Utusan Khusus PBB untuk HAM di Myanmar Tom Andrews mengungkapkan, jumlah pasti kasus dan kematian akibat pandemi di negara itu memang tidak jelas. Dokter dan jurnalis menjadi target serangan sehingga sulit mendapatkan data yang pasti.
”Myanmar menjadi super-spreader Covid-19 dengan varian yang sangat mematikan, yaitu Delta dan lainnya,” tegas Andrews seperti dikutip The Guardian.
Dia menegaskan, virus SARS-CoV-2 tidak mengenal kebangsaan, perbatasan, ideologi, atau partai politik. Semua orang berpeluang sama untuk tertular dan meninggal karenanya.
Andrews mendesak Dewan Keamanan (DK) PBB menyerukan gencatan senjata di Myanmar. Dengan begitu, situasi bisa lebih terkendali. Saat ini ada tiga antrean yang jamak terlihat di Myanmar. Yaitu, di depan ATM, tempat pengisian oksigen, dan depan krematorium maupun tempat pemakaman. ”Aksi internasional kini kian mendesak,” tegasnya.
Penduduk juga kekurangan pangan. Mereka mengibarkan bendera kuning dan putih sebagai tanda butuh makanan dan obat. Media sosial juga dipenuhi dengan permintaan tolong dan pengumuman kematian. Mereka yang antre oksigen kadang ditembak militer Myanmar.
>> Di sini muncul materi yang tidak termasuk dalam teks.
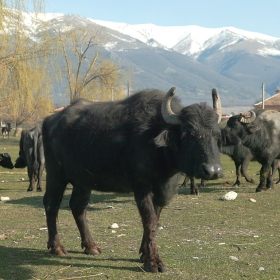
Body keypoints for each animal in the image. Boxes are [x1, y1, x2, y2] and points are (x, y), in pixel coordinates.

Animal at [42, 87, 225, 272]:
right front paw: (153, 261)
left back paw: (90, 246)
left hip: (83, 181)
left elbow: (155, 220)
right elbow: (149, 221)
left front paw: (144, 253)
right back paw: (57, 247)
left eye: (216, 135)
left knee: (78, 207)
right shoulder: (141, 187)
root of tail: (49, 120)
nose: (212, 170)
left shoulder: (162, 191)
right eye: (189, 135)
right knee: (51, 205)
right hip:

Junta militer Myanmar sudah memesan 4 juta dosis vaksin dari Tiongkok. Beijing akan menambah donasi 2 juta dosis lagi. Awal tahun ini, Yangon sudah mendapatkan 1,5 juta dosis vaksin dari India.
Tiongkok berusaha agar lonjakan kasus di Myanmar tidak merambat ke negaranya. Saat ini varian Delta sudah menyebar ke tiga provinsi di Tiongkok. Yakni, Sichuan, Jiangsu, dan Beijing. Penularan bermula dari sembilan petugas di bandara Nanjing. Hingga kemarin, ada sekitar 200 kasus yang terkait dengan varian Delta. Itulah penularan terbesar di Tiongkok sepanjang tahun ini.
Sementara itu, di Malaysia penanganan pendemi kian ruwet. Pencabutan pembatasan darurat yang dilakukan diam-diam oleh pemerintah ternyata tidak diketahui raja. Pihak kerajaan mengklarifikasi bahwa Sultan Abdullah Ri’ayatuddin Al-Mustafa Billah Shah tidak tahu tentang kebijakan tersebut.
”Raja Malaysia tidak memberikan persetujuan untuk mencabut peraturan darurat Covid-19,” bunyi pernyataan istana, Kamis (29/7) seperti dikutip Channel News Asia.
Pernyataan yang dikeluarkan pengawas keuangan istana Ahmad Fadil Shamsuddin itu menegaskan, berdasar pasal 150 (2B) dan 150 (3) Konstitusi Federal, kekuatan untuk menyatakan dan mencabut peraturan berada di tangan raja.